A court may render a conditional judgment on the issue of contractual indemnity, pending determination of the primary action so that the indemnitee may obtain the earliest possible determination as to the extent to which he or she may expect to be reimbursed (see George v. Marshalls of MA, Inc., 61 A.D.3d 931, 878 N.Y.S.2d 164; O'Brien v. Key Bank, 223 A.D.2d 830, 831, 636 N.Y.S.2d 182). To obtain conditional relief on a claim for contractual indemnification, "the one seeking indemnity need only establish that it was free from any negligence and [may be] held liable solely by virtue of ... statutory [or vicarious] liability" (Correia v. Professional Data Mgt., 259 A.D.2d 60, 65, 693 N.Y.S.2d 596; see Tranchina v. Sisters of Charity Health Care Sys. Nursing Home, 294 A.D.2d 491, 493, 742 N.Y.S.2d 655). However, where a triable issue of fact exists regarding the indemnitee's negligence, a conditional order of summary judgment for contractual indemnification must be denied as premature (see Pardo v. Bialystoker Ctr. & Bikur Cholim, Inc., 10 A.D.3d 298, 301, 781 N.Y.S.2d 339; State of New York v. Travelers Prop. Cas. Ins. Co., 280 A.D.2d 756, 757-758, 720 N.Y.S.2d 589). Here, Uniondale met its initial burden of demonstrating its prima facie entitlement to judgment as a matter of law on its contractual indemnification claims against Northgate and Herrick's by submitting evidence establishing that it was free from any negligence and can only be held liable based on statutory or vicarious liability as the owner of the subject property where the accident occurred. In response, Herrick's and Northgate failed to raise a triable issue of fact. Accordingly, the Supreme Court should have granted that branch of Uniondale's cross motion which was for conditional summary judgment on its contractual indemnification claims against Northgate and Herrick's.
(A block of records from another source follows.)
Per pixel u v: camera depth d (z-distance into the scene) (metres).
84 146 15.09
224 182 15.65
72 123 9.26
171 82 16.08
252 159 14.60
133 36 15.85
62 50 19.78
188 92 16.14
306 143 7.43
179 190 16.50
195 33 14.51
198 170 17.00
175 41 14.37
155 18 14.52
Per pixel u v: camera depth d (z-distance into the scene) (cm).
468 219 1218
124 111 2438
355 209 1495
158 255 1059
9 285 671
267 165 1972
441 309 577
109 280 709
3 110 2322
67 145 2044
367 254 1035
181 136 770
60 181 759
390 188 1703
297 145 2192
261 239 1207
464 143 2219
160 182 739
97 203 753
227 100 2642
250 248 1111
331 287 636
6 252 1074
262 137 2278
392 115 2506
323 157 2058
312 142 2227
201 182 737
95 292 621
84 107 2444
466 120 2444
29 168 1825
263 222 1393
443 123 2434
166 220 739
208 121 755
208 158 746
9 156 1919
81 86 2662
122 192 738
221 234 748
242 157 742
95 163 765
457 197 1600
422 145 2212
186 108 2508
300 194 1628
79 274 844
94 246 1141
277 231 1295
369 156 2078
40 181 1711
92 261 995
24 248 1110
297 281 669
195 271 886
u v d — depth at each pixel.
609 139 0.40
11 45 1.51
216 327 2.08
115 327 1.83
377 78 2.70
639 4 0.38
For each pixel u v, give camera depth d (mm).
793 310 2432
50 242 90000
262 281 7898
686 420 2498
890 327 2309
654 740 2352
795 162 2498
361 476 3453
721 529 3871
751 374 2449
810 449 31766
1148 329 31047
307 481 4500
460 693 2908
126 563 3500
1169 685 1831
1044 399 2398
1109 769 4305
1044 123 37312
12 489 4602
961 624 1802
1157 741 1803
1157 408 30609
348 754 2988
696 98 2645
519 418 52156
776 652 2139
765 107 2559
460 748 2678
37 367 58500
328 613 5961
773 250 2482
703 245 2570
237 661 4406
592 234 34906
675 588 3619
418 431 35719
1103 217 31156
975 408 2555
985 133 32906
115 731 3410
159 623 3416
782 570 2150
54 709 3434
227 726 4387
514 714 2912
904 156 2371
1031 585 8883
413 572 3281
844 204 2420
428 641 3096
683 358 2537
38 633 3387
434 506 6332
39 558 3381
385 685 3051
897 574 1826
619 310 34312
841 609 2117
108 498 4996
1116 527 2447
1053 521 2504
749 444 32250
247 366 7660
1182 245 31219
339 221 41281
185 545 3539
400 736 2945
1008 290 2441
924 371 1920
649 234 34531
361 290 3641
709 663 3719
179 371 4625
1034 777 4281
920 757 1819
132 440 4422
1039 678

Northgate's argument that it should be treated as a "gratuitous bailee" of the scissor lift and, therefore, could not be held liable absent gross or wanton negligence, is raised for the first time on appeal and, thus, is not properly before this Court (see Ponce-Francisco v. Plainview-Old Bethpage Cent. School Dist., 83 A.D.3d 683, 920 N.Y.S.2d 406).

However, Northgate met its initial burden of demonstrating entitlement to judgment as a matter of law dismissing the causes of action alleging violations of Labor Law Secs. 240(1) and 241(6) insofar as asserted against it by establishing that it was not an owner, a general contractor, or a statutory agent under those provisions (see LaRosa v. Internap Network Servs. Corp., 83 A.D.3d 905, 921 N.Y.S.2d 294; Hall v. Smithtown Cent. School Dist., 82 A.D.3d 703, 917 N.Y.S.2d 690). In opposition, the plaintiff failed to raise a triable issue of fact. Accordingly, the Supreme Court should have granted that branch of Northgate's cross motion which was for summary judgment dismissing the Labor Law Secs. 240(1) and 241(6) causes of action insofar as asserted against it.

The parties' remaining contentions are without merit.